Intervention de Lionnel Luca

Réunion du 27 novembre 2013 à 9h45
Commission des affaires étrangères

Photo issue du site de l'Assemblée nationale ou de WikipediaLionnel Luca :

Merci Madame la Présidente pour ce rapport, mais je pense malheureusement qu'il ne s'agira que d'un rapport de plus… Comme l'a rappelé un peu plus tôt notre collègue Pierre Lellouche, l'Europe de la défense est surtout une arlésienne, et une arlésienne qui va malheureusement continuer à bien se porter.

L'Europe de la défense n'est qu'un leurre, tout simplement parce que nous sommes bien les seuls à la vouloir et pendant longtemps à nous donner les moyens de la faire. Nos amis européens, depuis la fin de la Seconde guerre mondiale, se sont convaincus que tout ce qui avait un rapport avec la défense, et donc avec la guerre, était un sujet tabou. Ce désarmement moral précède le désarmement général du continent européen. Il faut aussi dire que dans le contexte de la Guerre froide, le parapluie américain était tellement confortable qu'il dispensait de faire des efforts… Il suffit de se souvenir de la crise qui a éclaté lorsque la France a repris sa liberté par rapport à l'OTAN en 1966 en voulant s'affirmer et s'afficher comme une puissance nucléaire et indépendante. La fin de la Guerre froide, en écartant la menace directe, notamment soviétique, a renforcé encore un peu plus ce désarmement moral.

Pourquoi donc vouloir faire une Europe de la défense ? Cela n'a aucun sens et les crises méditerranéennes à répétition que nous vivons depuis quelques mois maintenant n'intéressent absolument pas nos partenaires européens, et en particulier les pays du Nord. Ils concèdent que la France puisse jouer un rôle puisque ses intérêts sont plus directs sur le continent africain et c'est bien l'explication pour laquelle ils nous laissent faire seuls les opérations militaires. Quelque part, c'est nous qui avons remplacé les Américains pour le continent africain.

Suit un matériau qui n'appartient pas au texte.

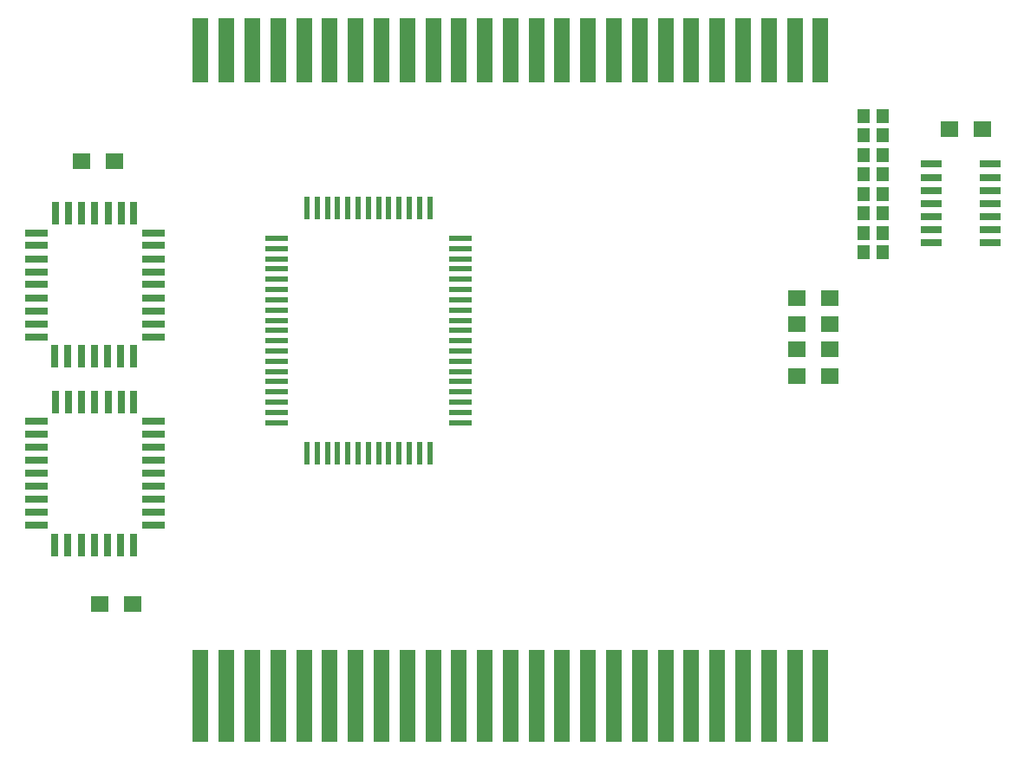
<source format=gbr>
%TF.GenerationSoftware,KiCad,Pcbnew,(6.0.2)*%
%TF.CreationDate,2022-10-23T13:47:45-05:00*%
%TF.ProjectId,REF1220,52454631-3232-4302-9e6b-696361645f70,rev?*%
%TF.SameCoordinates,Original*%
%TF.FileFunction,Paste,Top*%
%TF.FilePolarity,Positive*%
%FSLAX46Y46*%
G04 Gerber Fmt 4.6, Leading zero omitted, Abs format (unit mm)*
G04 Created by KiCad (PCBNEW (6.0.2)) date 2022-10-23 13:47:45*
%MOMM*%
%LPD*%
G01*
G04 APERTURE LIST*
%ADD10R,1.710000X1.630000*%
%ADD11R,2.250000X0.600000*%
%ADD12R,0.600000X2.250000*%
%ADD13R,1.310000X1.390000*%
%ADD14R,2.000000X0.700000*%
%ADD15R,0.700000X2.270000*%
%ADD16R,2.270000X0.700000*%
%ADD17R,1.530000X6.250000*%
%ADD18R,1.700000X1.630000*%
%ADD19R,1.530000X9.000000*%
G04 APERTURE END LIST*
D10*
%TO.C,R4*%
X177386000Y-97922400D03*
X180613000Y-97929400D03*
%TD*%
D11*
%TO.C,U3*%
X144517000Y-102462000D03*
X144517000Y-101462000D03*
X144517000Y-100462000D03*
X144517000Y-99462000D03*
X144517000Y-98462000D03*
X144517000Y-97462000D03*
X144517000Y-96462000D03*
X144517000Y-95462000D03*
X144517000Y-94462000D03*
X144517000Y-93462000D03*
X144517000Y-92462000D03*
X144517000Y-91462000D03*
X144517000Y-90462000D03*
X144517000Y-89462000D03*
X144517000Y-88462000D03*
X144517000Y-87462000D03*
X144517000Y-86462000D03*
X144517000Y-85462000D03*
X144517000Y-84462000D03*
D12*
X141517000Y-81462000D03*
X140517000Y-81462000D03*
X139517000Y-81462000D03*
X138517000Y-81462000D03*
X137517000Y-81462000D03*
X136517000Y-81462000D03*
X135517000Y-81462000D03*
X134517000Y-81462000D03*
X133517000Y-81462000D03*
X132517000Y-81462000D03*
X131517000Y-81462000D03*
X130517000Y-81462000D03*
X129517000Y-81462000D03*
D11*
X126517000Y-84462000D03*
X126517000Y-85462000D03*
X126517000Y-86462000D03*
X126517000Y-87462000D03*
X126517000Y-88462000D03*
X126517000Y-89462000D03*
X126517000Y-90462000D03*
X126517000Y-91462000D03*
X126517000Y-92462000D03*
X126517000Y-93462000D03*
X126517000Y-94462000D03*
X126517000Y-95462000D03*
X126517000Y-96462000D03*
X126517000Y-97462000D03*
X126517000Y-98462000D03*
X126517000Y-99462000D03*
X126517000Y-100462000D03*
X126517000Y-101462000D03*
X126517000Y-102462000D03*
D12*
X129517000Y-105462000D03*
X130517000Y-105462000D03*
X131517000Y-105462000D03*
X132517000Y-105462000D03*
X133517000Y-105462000D03*
X134517000Y-105462000D03*
X135517000Y-105462000D03*
X136517000Y-105462000D03*
X137517000Y-105462000D03*
X138517000Y-105462000D03*
X139517000Y-105462000D03*
X140517000Y-105462000D03*
X141517000Y-105462000D03*
%TD*%
D13*
%TO.C,R10*%
X183911000Y-82027000D03*
X185697000Y-82028000D03*
%TD*%
D14*
%TO.C,U5*%
X196201000Y-84882000D03*
X196200000Y-83615000D03*
X196206000Y-82301000D03*
X196199000Y-81075000D03*
X196199000Y-79764000D03*
X196200000Y-78492000D03*
X196198000Y-77182000D03*
X190485000Y-77180000D03*
X190485000Y-78491000D03*
X190487000Y-79761000D03*
X190483000Y-81073000D03*
X190484000Y-82299000D03*
X190485000Y-83607000D03*
X190485000Y-84879000D03*
%TD*%
D13*
%TO.C,R8*%
X183911000Y-78217000D03*
X185697000Y-78218000D03*
%TD*%
%TO.C,R11*%
X183911000Y-83970000D03*
X185697000Y-83971000D03*
%TD*%
%TO.C,R5*%
X183911000Y-72503000D03*
X185697000Y-72504000D03*
%TD*%
D15*
%TO.C,U1*%
X108780500Y-82037000D03*
X107511500Y-82038000D03*
X106201500Y-82039000D03*
X104931500Y-82039000D03*
D16*
X103068500Y-83944000D03*
X103065500Y-85174000D03*
X103067500Y-86481000D03*
X103066500Y-87752000D03*
X103064500Y-88984000D03*
X103067500Y-90295000D03*
X103066500Y-91563000D03*
X103066500Y-92834000D03*
X103066500Y-94102000D03*
D15*
X104891500Y-96008000D03*
X106161500Y-96007000D03*
X107471500Y-96009000D03*
X108742500Y-96011000D03*
X110053500Y-96008000D03*
X111319500Y-96011000D03*
X112550500Y-96009000D03*
D16*
X114496500Y-94103000D03*
X114496500Y-92831000D03*
X114497500Y-91563000D03*
X114496500Y-90292000D03*
X114495500Y-88985000D03*
X114496500Y-87753000D03*
X114493500Y-86484000D03*
X114496500Y-85172000D03*
X114497500Y-83941000D03*
D15*
X112592500Y-82037000D03*
X111361500Y-82040000D03*
X110090500Y-82039000D03*
%TD*%
D17*
%TO.C,J2*%
X119142000Y-66088000D03*
X121660000Y-66088000D03*
X124185000Y-66088000D03*
X126712000Y-66088000D03*
X129231000Y-66088000D03*
X131750000Y-66088000D03*
X134273000Y-66088000D03*
X136792000Y-66088000D03*
X139311000Y-66088000D03*
X141839000Y-66088000D03*
X144364000Y-66088000D03*
X146885000Y-66088000D03*
X149409000Y-66088000D03*
X151929000Y-66088000D03*
X154449000Y-66088000D03*
X156968000Y-66088000D03*
X159486000Y-66088000D03*
X162010000Y-66088000D03*
X164536000Y-66088000D03*
X167054000Y-66088000D03*
X169574000Y-66088000D03*
X172093000Y-66088000D03*
X174623000Y-66088000D03*
X177149000Y-66088000D03*
X179668000Y-66088000D03*
%TD*%
D15*
%TO.C,U2*%
X108780500Y-100455000D03*
X107511500Y-100456000D03*
X106201500Y-100457000D03*
X104931500Y-100457000D03*
D16*
X103068500Y-102362000D03*
X103065500Y-103592000D03*
X103067500Y-104899000D03*
X103066500Y-106170000D03*
X103064500Y-107402000D03*
X103067500Y-108713000D03*
X103066500Y-109981000D03*
X103066500Y-111252000D03*
X103066500Y-112520000D03*
D15*
X104891500Y-114426000D03*
X106161500Y-114425000D03*
X107471500Y-114427000D03*
X108742500Y-114429000D03*
X110053500Y-114426000D03*
X111319500Y-114429000D03*
X112550500Y-114427000D03*
D16*
X114496500Y-112521000D03*
X114496500Y-111249000D03*
X114497500Y-109981000D03*
X114496500Y-108710000D03*
X114495500Y-107403000D03*
X114496500Y-106171000D03*
X114493500Y-104902000D03*
X114496500Y-103590000D03*
X114497500Y-102359000D03*
D15*
X112592500Y-100455000D03*
X111361500Y-100458000D03*
X110090500Y-100457000D03*
%TD*%
D18*
%TO.C,C3*%
X192261400Y-73749100D03*
X195479400Y-73749100D03*
%TD*%
D13*
%TO.C,R7*%
X183911000Y-76309000D03*
X185697000Y-76310000D03*
%TD*%
D18*
%TO.C,C2*%
X109280400Y-120206600D03*
X112498400Y-120206600D03*
%TD*%
D10*
%TO.C,R3*%
X177386000Y-95300400D03*
X180613000Y-95307400D03*
%TD*%
D18*
%TO.C,C1*%
X107475400Y-76925600D03*
X110693400Y-76925600D03*
%TD*%
D13*
%TO.C,R9*%
X183911000Y-80120000D03*
X185697000Y-80121000D03*
%TD*%
%TO.C,R6*%
X183911000Y-74408000D03*
X185697000Y-74409000D03*
%TD*%
D10*
%TO.C,R1*%
X177386000Y-90288400D03*
X180613000Y-90295400D03*
%TD*%
%TO.C,R2*%
X177386000Y-92850400D03*
X180613000Y-92857400D03*
%TD*%
D19*
%TO.C,J4*%
X119142000Y-129159000D03*
X121660000Y-129159000D03*
X124185000Y-129159000D03*
X126712000Y-129159000D03*
X129231000Y-129159000D03*
X131750000Y-129159000D03*
X134273000Y-129159000D03*
X136792000Y-129159000D03*
X139311000Y-129159000D03*
X141839000Y-129159000D03*
X144364000Y-129159000D03*
X146885000Y-129159000D03*
X149409000Y-129159000D03*
X151929000Y-129159000D03*
X154449000Y-129159000D03*
X156968000Y-129159000D03*
X159486000Y-129159000D03*
X162010000Y-129159000D03*
X164536000Y-129159000D03*
X167054000Y-129159000D03*
X169574000Y-129159000D03*
X172093000Y-129159000D03*
X174623000Y-129159000D03*
X177149000Y-129159000D03*
X179668000Y-129159000D03*
%TD*%
D13*
%TO.C,R12*%
X183911000Y-85841000D03*
X185697000Y-85842000D03*
%TD*%
M02*

</source>
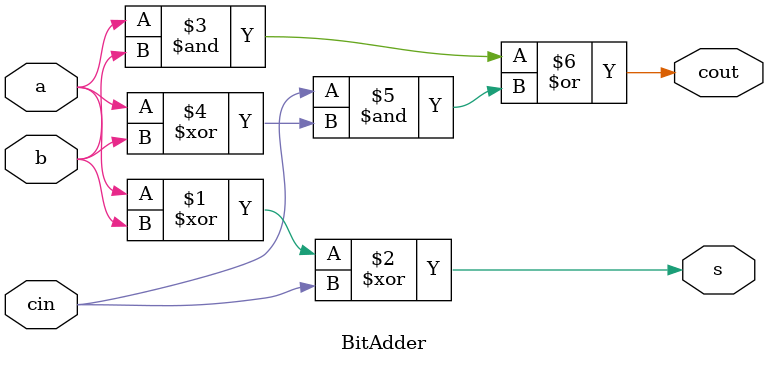
<source format=sv>
module BitAdder (input logic a,b,cin, output logic s,cout);

	assign s = (a ^ b)^cin;
	
	assign cout = (a&b) | (cin & (a ^ b));

endmodule

</source>
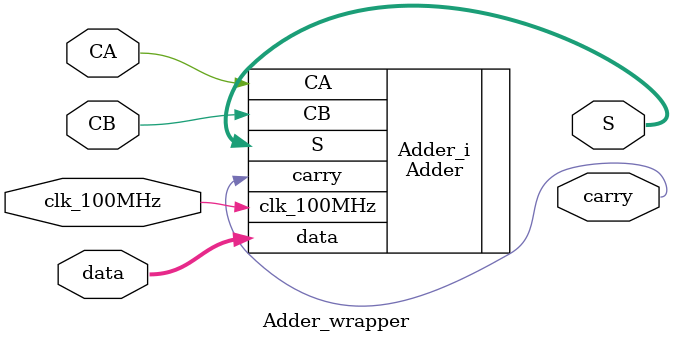
<source format=v>
`timescale 1 ps / 1 ps

module Adder_wrapper
   (CA,
    CB,
    S,
    carry,
    clk_100MHz,
    data);
  input CA;
  input CB;
  output [7:0]S;
  output carry;
  input clk_100MHz;
  input [7:0]data;

  wire CA;
  wire CB;
  wire [7:0]S;
  wire carry;
  wire clk_100MHz;
  wire [7:0]data;

  Adder Adder_i
       (.CA(CA),
        .CB(CB),
        .S(S),
        .carry(carry),
        .clk_100MHz(clk_100MHz),
        .data(data));
endmodule

</source>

Si nous voulons changer les choses, je pense que cela pourrait passer par des mesures très concrètes. Pourquoi, dans le traité de Maastricht, n'a-t-on pas neutralisé les budgets de la défense en les sortant de la règle comptable du déficit structurel ? Voilà un élément qui pourrait inciter un certain nombre de nos collègues européens à, peut-être, faire un effort sur leurs budgets. Il est évident que ce problème comptable pèse dans la logique des traités européens qui ont pu être signés.

Mais je le répète : tout ceci n'est qu'un leurre. Les réunions et les discours permettent de sensibiliser un certain nombre d'acteurs mais, dans la pratique, rien ne change. L'Europe de la défense dépend de la volonté politique d'un État : la France. Il n'y aurait pas d'Europe spatiale s'il n'y avait pas eu la volonté politique du gouvernement français de bâtir une puissance spatiale et d'y agréger ensuite ses partenaires. A partir du moment où il n'y a plus non plus de volonté en France de se défendre – et la loi de programmation militaire, catastrophe annoncée, en est un exemple - il n'y a plus de capacité d'entrainement de nos partenaires. L'addition des faiblesses ne fera jamais une force.

Il n'y a pas de volonté politique ni de volonté morale, de même qu'il n'y a pas non plus de volonté budgétaire : l'Europe de la défense se terminera exactement comme s'est terminée la Communauté européenne de défense.